Stay Calm. I tie the black blindfold over Maisey's eyes just like we had practiced for the entire warm season. She didn't react to the fabric, or my touch as I pulled her onto my lap. I turn the rocker toward the wall and begin the soothing sway that somehow I hope pushes everything else away.

Dirt blows into the room through the door that I leave open to follow the rules. I can feel it on my skin, hitting us like mini shards of broken glass. Each tiny microscopic bite reminding me of some past sin that put me here. I view them in my head. Seeing those faces, names, and incidents march across my brain like a giant pain parade.

Killing Mr. Parker isn't one of the sins though. I refuse to be guilty for that. He tried to eat me, I think. Just a few days after I found momma. When I finally got brave and went all the way down the road. Past the corpses of all the dead animals and people rotting and melting on porches. Back when I still believed there were people like me around. People who lived, and moved, and may be afraid, but just wanted to have today.

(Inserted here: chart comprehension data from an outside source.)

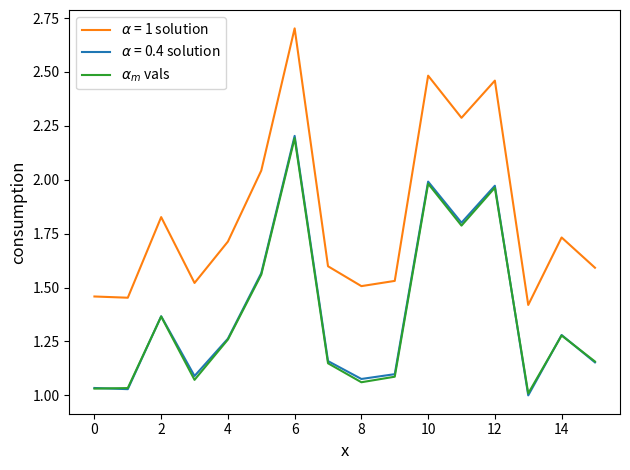

What is the spread (max minus min) of values at 10?

0.5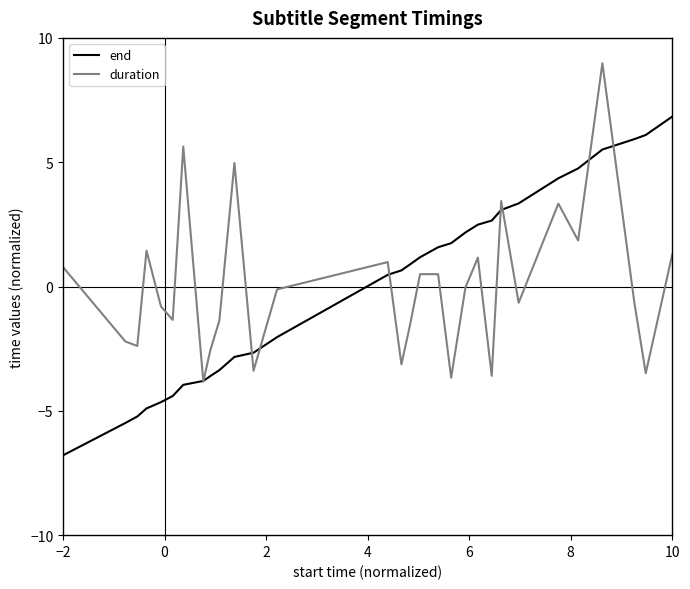

What is the minimum value for duration?

-3.8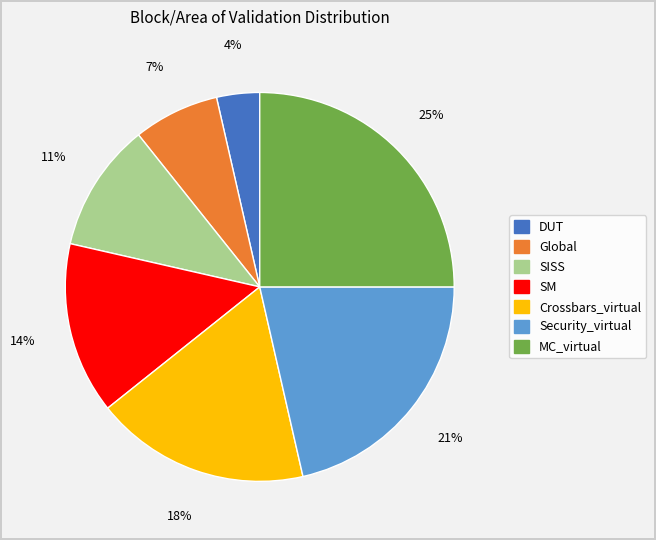

What percentage is the MC_virtual slice, to the nearest percent?

25%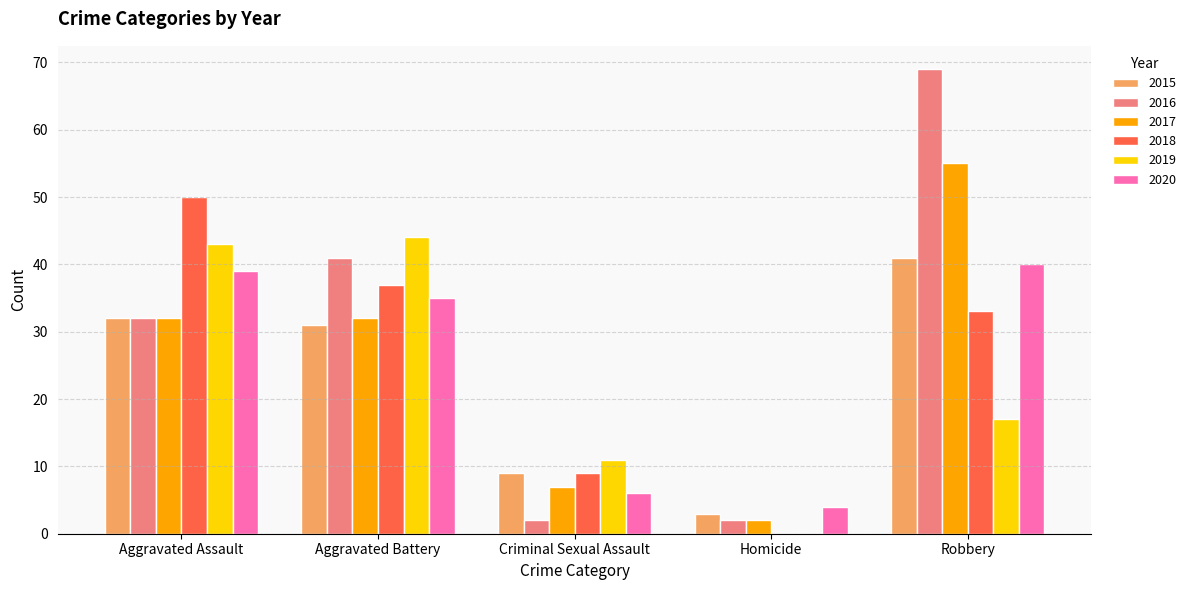

What is the sum of the 2018 values at Criminal Sexual Assault and Aggravated Battery?

46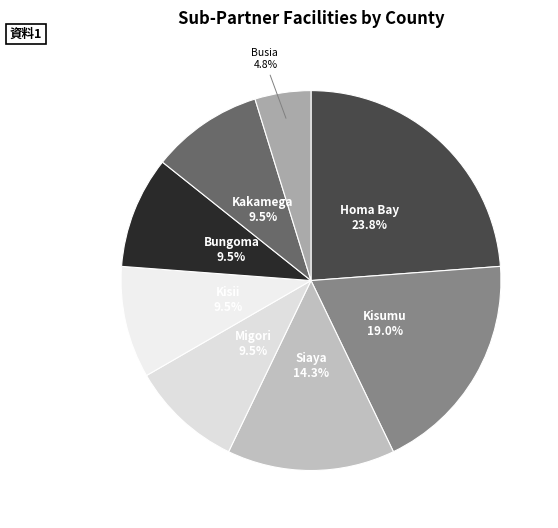

How many slices are in this pie chart?

8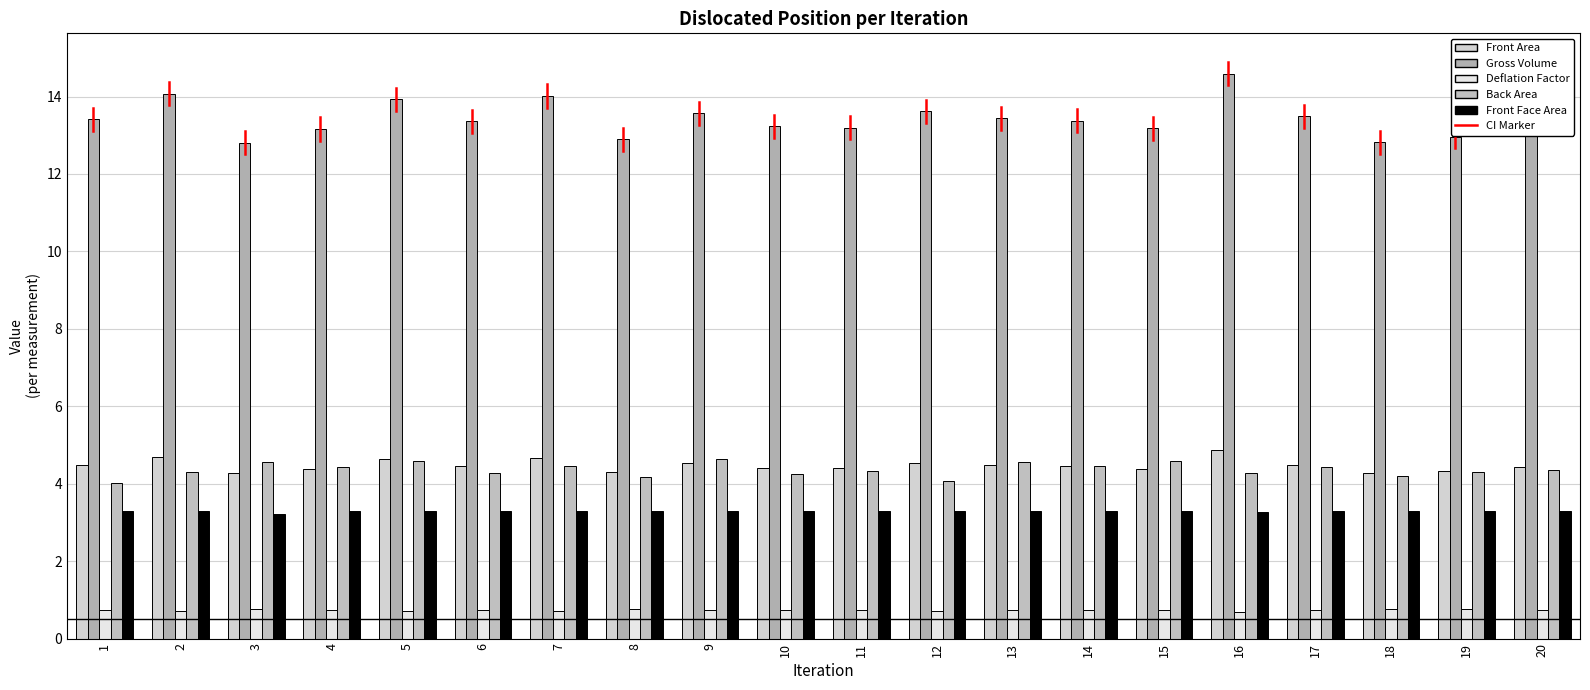

What is the sum of the Gross Volume values at 13 and 14?

26.8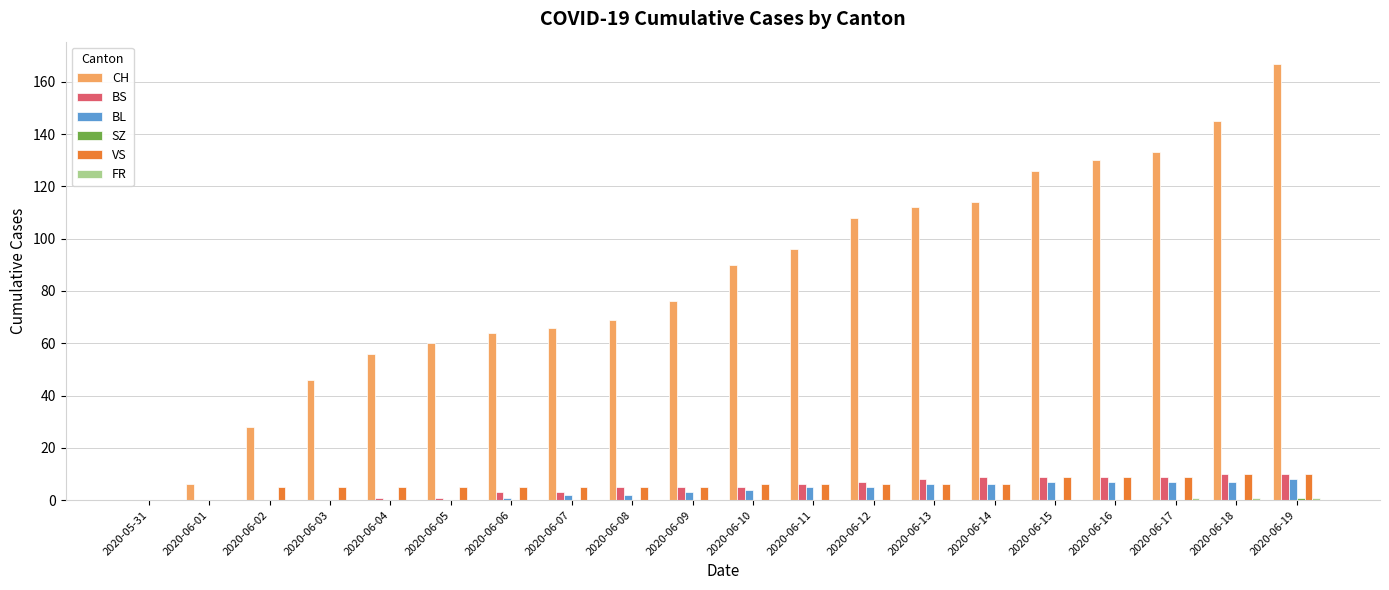

Which series has the largest total across all categories?

CH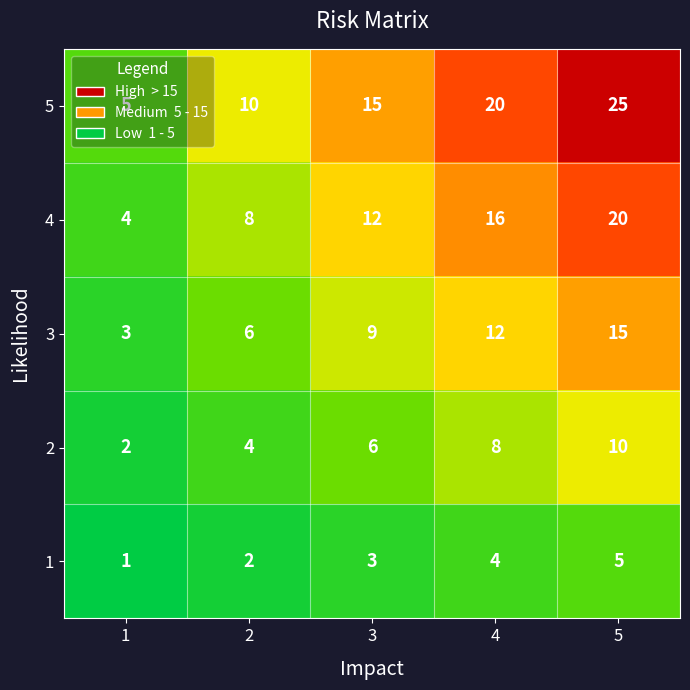

Read the 1 value at 3.

3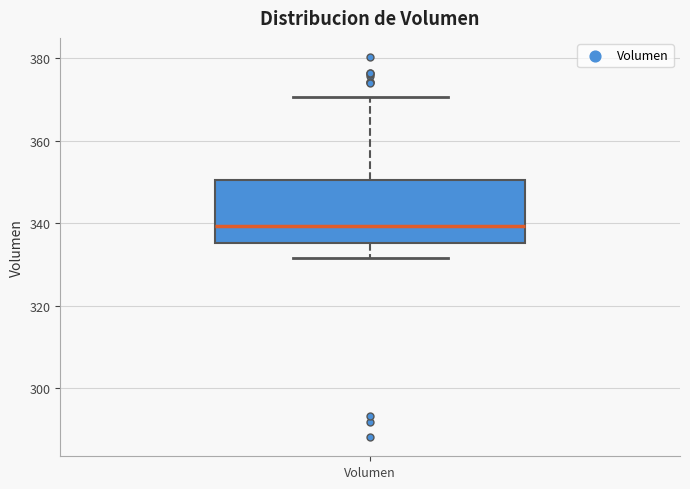

Where does the median line of the box for Volumen sit on the y-axis? The values are not printed on the chart, so give them approximately, as read against the axis.

340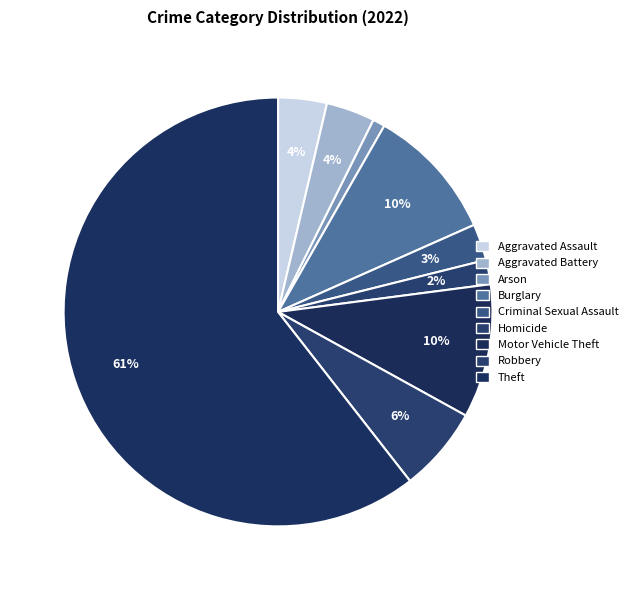

To the nearest percent, what is the combined percentage of Theft and Criminal Sexual Assault?

63%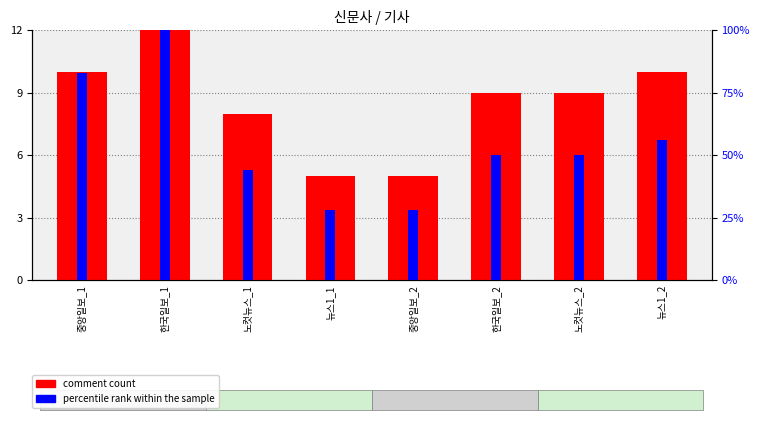

What is the value of the percentile rank within the sample bar at the 7th from the left?

50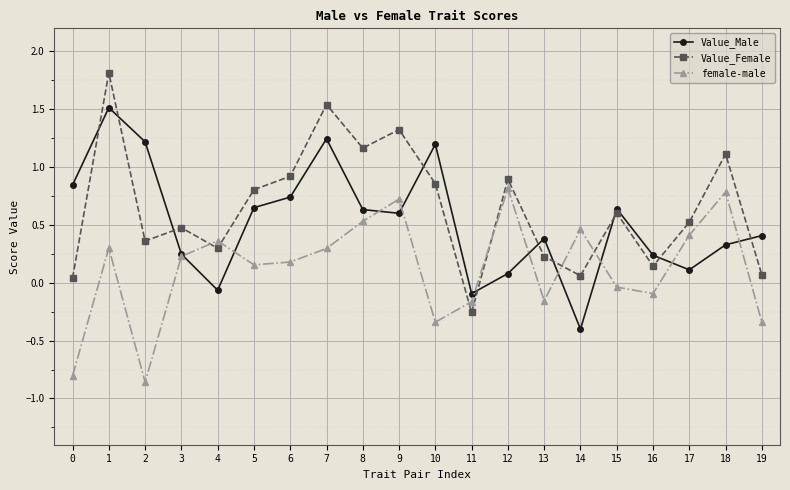

Which series has the largest range (max minus min)?

Value_Female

I knew it was bad that day when I saw those Parker girls, or what was left of the girls. Their sticky bits of flesh oozing down the linoleum like wax from a candle no one was watching. Their thin boney bodies were tied to dinner chairs in front of empty plates. I should have ran. But seeing Mr. Parker sitting there, next to his hollowed out wife whose severed arm he had sitting on his plate, just froze me. When he grinned that bloody grin with bits of her skin hanging from his teeth, I grabbed Maisey and tried to run. 

I wasn't expecting him to bolt toward us like an animal, his fork leading the way, mouth open and eyes wild, like the cattle just before the slaughter. The vase was there, it was the only thing there. I didn't know his skin was that fragile, peel-able, how could one know that? Even today, with my eyes pinched closed and Maisey soft and warm like a baby chick on my lap, I can't come up with a way that wouldn't have ended up with Mr. Parker and us living. Like a rabid dog he would've kept coming.

Now I feel the energy in the room increase. Like being outside just before the lightening
back in the days when rain came. My hair stands on end and I feel Maisey stiffen her muscles as if the shock of that invisible lightening bolt landed directly on her frail frame. I rock faster. Warnings are ringing and screaming in my ears: 'no sudden movements or noise"- I know this. And yet my body rocks. Swaying like the deep blue water I remember seeing once.